§ **Task description**: From the listing below, pull out every line where the string "docs" appears.
##########
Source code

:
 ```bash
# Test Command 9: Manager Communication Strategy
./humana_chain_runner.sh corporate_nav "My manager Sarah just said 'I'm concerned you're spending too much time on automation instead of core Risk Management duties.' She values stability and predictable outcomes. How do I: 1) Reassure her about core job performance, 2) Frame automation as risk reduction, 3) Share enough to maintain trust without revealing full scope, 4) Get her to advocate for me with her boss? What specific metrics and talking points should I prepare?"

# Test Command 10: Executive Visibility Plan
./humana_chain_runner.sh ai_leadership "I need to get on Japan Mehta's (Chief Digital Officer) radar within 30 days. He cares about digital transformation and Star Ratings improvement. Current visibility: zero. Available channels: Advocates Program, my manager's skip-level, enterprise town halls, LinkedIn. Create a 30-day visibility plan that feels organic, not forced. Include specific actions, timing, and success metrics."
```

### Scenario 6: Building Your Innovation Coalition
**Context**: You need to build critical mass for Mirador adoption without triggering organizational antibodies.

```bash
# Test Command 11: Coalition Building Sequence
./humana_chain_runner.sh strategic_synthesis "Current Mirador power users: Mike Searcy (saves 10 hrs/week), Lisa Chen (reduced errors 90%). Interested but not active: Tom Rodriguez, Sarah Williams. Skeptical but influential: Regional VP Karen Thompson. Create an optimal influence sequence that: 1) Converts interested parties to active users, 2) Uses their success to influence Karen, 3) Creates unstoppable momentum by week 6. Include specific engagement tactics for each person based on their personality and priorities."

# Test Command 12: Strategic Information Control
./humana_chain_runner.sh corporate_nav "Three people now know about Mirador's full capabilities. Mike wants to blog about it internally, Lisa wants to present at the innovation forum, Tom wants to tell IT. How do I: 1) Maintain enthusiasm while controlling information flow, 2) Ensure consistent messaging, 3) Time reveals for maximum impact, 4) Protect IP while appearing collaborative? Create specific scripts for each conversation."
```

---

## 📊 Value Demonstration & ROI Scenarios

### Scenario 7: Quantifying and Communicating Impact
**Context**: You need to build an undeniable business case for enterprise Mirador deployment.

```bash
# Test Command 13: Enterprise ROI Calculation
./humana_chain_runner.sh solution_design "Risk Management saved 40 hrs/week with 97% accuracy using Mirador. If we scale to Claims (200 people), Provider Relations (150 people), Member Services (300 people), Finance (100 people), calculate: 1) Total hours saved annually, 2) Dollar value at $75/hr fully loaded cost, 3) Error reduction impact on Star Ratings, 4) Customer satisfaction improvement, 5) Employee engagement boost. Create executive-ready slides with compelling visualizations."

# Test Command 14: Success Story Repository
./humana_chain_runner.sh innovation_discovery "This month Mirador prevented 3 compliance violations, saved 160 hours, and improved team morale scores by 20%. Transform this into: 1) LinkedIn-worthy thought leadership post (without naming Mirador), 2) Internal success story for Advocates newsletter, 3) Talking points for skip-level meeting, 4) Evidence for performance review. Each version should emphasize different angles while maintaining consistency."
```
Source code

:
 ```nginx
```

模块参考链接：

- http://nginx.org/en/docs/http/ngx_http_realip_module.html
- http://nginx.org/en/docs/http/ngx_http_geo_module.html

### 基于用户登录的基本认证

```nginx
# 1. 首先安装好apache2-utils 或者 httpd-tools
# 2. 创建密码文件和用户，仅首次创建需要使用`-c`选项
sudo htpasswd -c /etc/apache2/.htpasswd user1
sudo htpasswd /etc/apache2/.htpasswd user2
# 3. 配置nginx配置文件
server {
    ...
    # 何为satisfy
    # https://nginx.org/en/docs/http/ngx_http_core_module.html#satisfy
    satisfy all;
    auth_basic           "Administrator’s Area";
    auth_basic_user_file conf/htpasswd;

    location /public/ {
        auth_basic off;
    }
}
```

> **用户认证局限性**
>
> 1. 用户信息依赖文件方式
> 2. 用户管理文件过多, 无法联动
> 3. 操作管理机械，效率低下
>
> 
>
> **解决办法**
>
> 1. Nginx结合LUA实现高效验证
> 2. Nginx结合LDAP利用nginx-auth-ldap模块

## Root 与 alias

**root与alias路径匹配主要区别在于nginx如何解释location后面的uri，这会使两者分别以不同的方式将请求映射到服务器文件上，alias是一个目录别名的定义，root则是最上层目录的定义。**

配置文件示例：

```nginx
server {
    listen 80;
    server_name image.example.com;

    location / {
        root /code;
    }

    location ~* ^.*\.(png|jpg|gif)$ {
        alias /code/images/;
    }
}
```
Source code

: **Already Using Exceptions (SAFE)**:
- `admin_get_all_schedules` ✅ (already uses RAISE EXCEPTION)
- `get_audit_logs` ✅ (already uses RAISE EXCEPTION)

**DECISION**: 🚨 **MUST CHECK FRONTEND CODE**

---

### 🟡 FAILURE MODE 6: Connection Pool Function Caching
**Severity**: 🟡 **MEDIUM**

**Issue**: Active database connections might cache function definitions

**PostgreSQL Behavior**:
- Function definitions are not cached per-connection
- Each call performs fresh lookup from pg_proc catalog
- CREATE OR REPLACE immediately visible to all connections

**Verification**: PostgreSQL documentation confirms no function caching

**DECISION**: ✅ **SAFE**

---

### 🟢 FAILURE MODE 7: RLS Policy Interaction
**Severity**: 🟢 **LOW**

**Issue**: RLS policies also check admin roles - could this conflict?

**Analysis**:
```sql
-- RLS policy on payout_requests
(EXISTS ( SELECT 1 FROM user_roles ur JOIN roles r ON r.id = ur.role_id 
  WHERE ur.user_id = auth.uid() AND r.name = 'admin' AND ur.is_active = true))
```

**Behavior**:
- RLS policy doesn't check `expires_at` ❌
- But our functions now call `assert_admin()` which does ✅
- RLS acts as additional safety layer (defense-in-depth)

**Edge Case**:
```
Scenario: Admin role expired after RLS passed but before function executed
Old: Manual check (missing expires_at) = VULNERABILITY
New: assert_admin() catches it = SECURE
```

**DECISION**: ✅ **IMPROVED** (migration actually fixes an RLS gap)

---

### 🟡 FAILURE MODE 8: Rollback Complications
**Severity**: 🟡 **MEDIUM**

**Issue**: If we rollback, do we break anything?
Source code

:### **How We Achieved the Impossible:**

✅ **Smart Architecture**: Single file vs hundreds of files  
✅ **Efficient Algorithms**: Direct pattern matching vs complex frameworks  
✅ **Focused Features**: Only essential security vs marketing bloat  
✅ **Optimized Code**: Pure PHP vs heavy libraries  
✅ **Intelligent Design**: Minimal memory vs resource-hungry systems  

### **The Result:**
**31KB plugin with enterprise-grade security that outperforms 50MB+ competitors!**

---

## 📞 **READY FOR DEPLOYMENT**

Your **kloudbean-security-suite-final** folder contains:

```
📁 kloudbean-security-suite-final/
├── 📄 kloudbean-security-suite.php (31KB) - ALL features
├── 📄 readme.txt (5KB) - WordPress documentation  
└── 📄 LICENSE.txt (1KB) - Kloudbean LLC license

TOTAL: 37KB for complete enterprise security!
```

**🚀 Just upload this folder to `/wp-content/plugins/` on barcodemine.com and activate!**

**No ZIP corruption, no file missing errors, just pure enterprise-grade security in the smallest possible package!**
##########
§ **Answer below**:
- http://nginx.org/en/docs/http/ngx_http_realip_module.html
- http://nginx.org/en/docs/http/ngx_http_geo_module.html
    # https://nginx.org/en/docs/http/ngx_http_core_module.html#satisfy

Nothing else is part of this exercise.